*EXTRACT PROVIDED*.
# Setup

In [18]:
import pandas as pd

excel_file = 'annotations_all_batches.xlsx'
data = pd.DataFrame()
for sheet in ["FIRST BATCH", "SECOND BATCH"]:
    df = pd.read_excel(excel_file, sheet_name=sheet, header=8, usecols='A:F')
    data = pd.concat([data, df])
data.rename(columns={"text": "sentence", "Finalna anotacja": "target"}, inplace=True)
target_map = {
    0: "NEG",
    1: "NEU",
    2: "POS"}
data['target'] = data['target'].map(target_map)
data

Unnamed: 0,sentence,Olek,Kuba,Zgodne?,Stachu,target
0,"Używam od miesiąca, bardzo fajne słuchawki, ja...",2,2,T,,POS
1,"Dla małych telefonów ok, choć plastik nie spra...",1,1,T,,NEU
2,Całkiem ok trzyma się szyby jak nie odkleja si...,1,1,T,,NEU
3,Łatwy montaż i dobrze trzyma się szyby. Szybki...,1,1,T,,NEU
4,Bardzo fajna myszka o standardowym kształcie i...,2,2,T,,POS
...,...,...,...,...,...,...
65,"Rakieta - 8 rdzeni, 16 wątków. Super wentylato...",1,2,N,2.0,POS
66,Gorąco polecam tę szczotkę szczególnie właścic...,2,2,T,,POS
67,"""Według mnie najlepszy rodzaj etui, wytrzymałe...",2,0,N,1.0,NEU
68,"Etui ładne, niestety zostaje sporo tłustych śl...",1,0,N,1.0,NEU


In [3]:
import os
import pandas as pd
import fasttext.util
import numpy as np

import plotly.express as px
from sklearn.manifold import TSNE
from sklearn.feature_extraction.text import TfidfVectorizer

import nltk
import nltk.downloader

fasttext.util.download_model("pl", if_exists="ignore")

if not os.path.exists("nkjp+wiki-forms-all-100-cbow-hs.txt"):
    raise ValueError(
        "Download the model from http://dsmodels.nlp.ipipan.waw.pl/dsmodels/nkjp+wiki-forms-all-100-cbow-hs.txt.gz and extract it to the root of the project"
    )


if not nltk.downloader.Downloader().is_installed("punkt_tab"):
    nltk.download("punkt_tab")

In [2]:
model_fasttext = fasttext.load_model("cc.pl.300.bin")

# 1. FastText embedding

In [5]:
vectors_fasttext = []


for idx, sentence in enumerate(data["sentence"]):
    vectorized = model_fasttext.get_sentence_vector(sentence.replace("\n", " "))
    vectors_fasttext.append(vectorized)


vectors_fasttext = np.array(vectors_fasttext)

In [None]:
np.save("vectors_fasttext.npy", vectors_fasttext)

In [20]:
vectors_fasttext = np.load("vectors_fasttext.npy")

In [21]:
# reduce dimensionality
tsne_fasttext = TSNE(n_components=2, random_state=42)
vectors_fasttext_embedded = tsne_fasttext.fit_transform(vectors_fasttext)

*WHAT THE TASK REQUIRES*.
In the notebook above:
(a) Which two sheets are read from the Excel file?
(b) What label does the target value 1 map to?
(c) What random_state value is passed to TSNE?

*SUPPLIED DATA*.
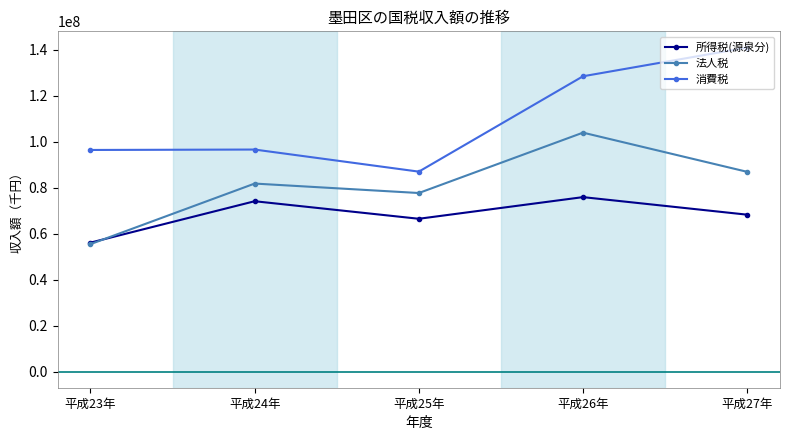

What is the minimum value for 消費税?

87001067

*RESPONSE BOX*.
(a) "FIRST BATCH" and "SECOND BATCH"
(b) NEU
(c) 42